The best part? It's a great way to sneak fish sauce into people's diets. Fish sauce alone can be a little intimidating, but hide in the trojan horse that is cha lua? No one will be the wiser.

1. Pâté and Weird Mayonnaise are Glue

Really, I would just eat this
Really, I would just eat this
Photo by Rowena

And the most important part of the bánh mì base: You can't have a bánh mì without the weird Vietnamese mayonnaise and pâté.

The mixture serves three purposes. First off, it tastes amazing. The mayo especially stands out, seeing how it's not so much mayo as it is some kind of weird mayo-butter hybrid: rich, kind of tangy, and again, super rich. Second, literally keeps everything in place, like an edible cement that actually tastes better than a good chunk of the sandwich. And finally, it keeps the bread structured. Not to say that anything in a bánh mì is particularly moist, but no water is going to break apart baguette that's behind the hydrophobic shield of pâté and mayo.

Under appreciated, sure, but this mix is one of the most important pieces of a proper bánh mì. To leave it out, well, you might as well just be selling tortas (or Double Downs).

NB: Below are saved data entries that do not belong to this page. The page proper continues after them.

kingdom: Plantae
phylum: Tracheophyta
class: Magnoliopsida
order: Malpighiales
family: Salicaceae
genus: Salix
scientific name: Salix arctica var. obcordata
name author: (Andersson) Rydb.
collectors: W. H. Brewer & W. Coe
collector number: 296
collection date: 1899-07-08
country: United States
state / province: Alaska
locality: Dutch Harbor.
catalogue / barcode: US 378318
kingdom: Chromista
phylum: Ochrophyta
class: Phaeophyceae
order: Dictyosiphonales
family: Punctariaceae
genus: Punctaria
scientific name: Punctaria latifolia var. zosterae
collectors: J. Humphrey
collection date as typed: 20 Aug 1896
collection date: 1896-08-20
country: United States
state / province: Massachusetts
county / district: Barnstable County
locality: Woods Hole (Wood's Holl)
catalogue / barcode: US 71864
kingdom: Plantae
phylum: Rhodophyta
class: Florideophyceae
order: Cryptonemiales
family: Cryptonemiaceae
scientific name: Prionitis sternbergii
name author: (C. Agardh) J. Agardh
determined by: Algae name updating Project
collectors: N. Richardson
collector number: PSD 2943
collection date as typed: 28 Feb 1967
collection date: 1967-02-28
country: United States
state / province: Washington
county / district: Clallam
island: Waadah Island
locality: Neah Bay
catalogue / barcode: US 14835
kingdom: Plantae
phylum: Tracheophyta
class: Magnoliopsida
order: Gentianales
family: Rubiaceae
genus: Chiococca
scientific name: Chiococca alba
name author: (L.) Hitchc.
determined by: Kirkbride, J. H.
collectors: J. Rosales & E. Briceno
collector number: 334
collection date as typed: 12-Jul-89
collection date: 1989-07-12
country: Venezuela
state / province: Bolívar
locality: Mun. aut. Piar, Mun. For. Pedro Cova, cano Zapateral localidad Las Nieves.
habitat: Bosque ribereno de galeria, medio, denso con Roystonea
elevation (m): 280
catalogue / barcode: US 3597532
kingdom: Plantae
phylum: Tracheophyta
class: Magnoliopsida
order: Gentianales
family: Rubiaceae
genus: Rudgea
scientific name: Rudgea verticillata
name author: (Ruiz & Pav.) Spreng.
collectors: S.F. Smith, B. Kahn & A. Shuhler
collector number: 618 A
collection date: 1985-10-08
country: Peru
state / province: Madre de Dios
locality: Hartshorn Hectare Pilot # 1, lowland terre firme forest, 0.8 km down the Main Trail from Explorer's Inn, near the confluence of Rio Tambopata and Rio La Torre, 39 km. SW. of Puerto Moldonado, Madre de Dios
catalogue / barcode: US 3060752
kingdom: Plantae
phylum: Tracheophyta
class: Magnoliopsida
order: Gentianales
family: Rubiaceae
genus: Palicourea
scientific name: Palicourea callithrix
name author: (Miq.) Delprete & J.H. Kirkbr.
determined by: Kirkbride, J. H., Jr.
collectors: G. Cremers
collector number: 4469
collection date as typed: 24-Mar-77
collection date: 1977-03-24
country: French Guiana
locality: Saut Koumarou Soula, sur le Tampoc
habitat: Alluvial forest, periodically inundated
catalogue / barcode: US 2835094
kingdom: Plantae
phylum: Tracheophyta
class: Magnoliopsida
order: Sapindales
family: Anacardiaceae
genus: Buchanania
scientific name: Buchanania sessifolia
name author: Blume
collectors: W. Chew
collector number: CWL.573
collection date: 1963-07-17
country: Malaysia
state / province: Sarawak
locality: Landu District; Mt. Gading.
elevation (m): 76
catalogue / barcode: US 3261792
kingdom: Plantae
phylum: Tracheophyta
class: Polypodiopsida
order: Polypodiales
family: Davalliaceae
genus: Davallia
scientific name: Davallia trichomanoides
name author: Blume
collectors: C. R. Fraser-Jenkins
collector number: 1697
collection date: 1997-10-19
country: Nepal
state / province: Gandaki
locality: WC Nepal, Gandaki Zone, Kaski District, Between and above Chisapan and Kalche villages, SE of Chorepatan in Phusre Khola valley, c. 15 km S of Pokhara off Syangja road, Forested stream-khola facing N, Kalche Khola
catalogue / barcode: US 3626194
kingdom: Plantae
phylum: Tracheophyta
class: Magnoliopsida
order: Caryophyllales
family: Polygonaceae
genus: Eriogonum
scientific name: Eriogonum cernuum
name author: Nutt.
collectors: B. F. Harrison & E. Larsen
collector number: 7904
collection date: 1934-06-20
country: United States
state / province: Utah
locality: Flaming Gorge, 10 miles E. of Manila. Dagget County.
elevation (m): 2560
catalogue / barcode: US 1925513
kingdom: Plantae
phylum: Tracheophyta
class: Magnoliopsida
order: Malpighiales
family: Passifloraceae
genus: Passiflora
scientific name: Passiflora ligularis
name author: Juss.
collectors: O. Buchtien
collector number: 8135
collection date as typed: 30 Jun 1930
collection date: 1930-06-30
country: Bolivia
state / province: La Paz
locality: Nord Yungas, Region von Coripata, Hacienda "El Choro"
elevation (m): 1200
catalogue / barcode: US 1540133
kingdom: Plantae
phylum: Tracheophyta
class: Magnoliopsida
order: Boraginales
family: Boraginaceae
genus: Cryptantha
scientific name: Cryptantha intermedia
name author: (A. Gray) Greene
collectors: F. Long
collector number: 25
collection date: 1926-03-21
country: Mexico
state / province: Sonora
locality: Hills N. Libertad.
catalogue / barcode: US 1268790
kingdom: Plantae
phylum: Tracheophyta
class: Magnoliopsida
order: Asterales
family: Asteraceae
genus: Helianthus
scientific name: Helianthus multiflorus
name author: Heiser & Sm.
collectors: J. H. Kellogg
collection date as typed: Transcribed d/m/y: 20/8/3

An aside: Here's a short bonus tip. Follow the philosophy of bánh mì. Everything in the sandwich is strongly-flavored and bright. There's nothing mellow but the bread. I honestly don't care if you shove Hot Cheetos into a sandwich if you avoid cucumber. (Yes, I know some places in the United States sell bánh mì with cucumber. It's a horrible idea. It actually subtracts from the sandwich, don't do it.)

Got that Yum!? Follow these five (six) rules, and maybe you won't go out of business in a year.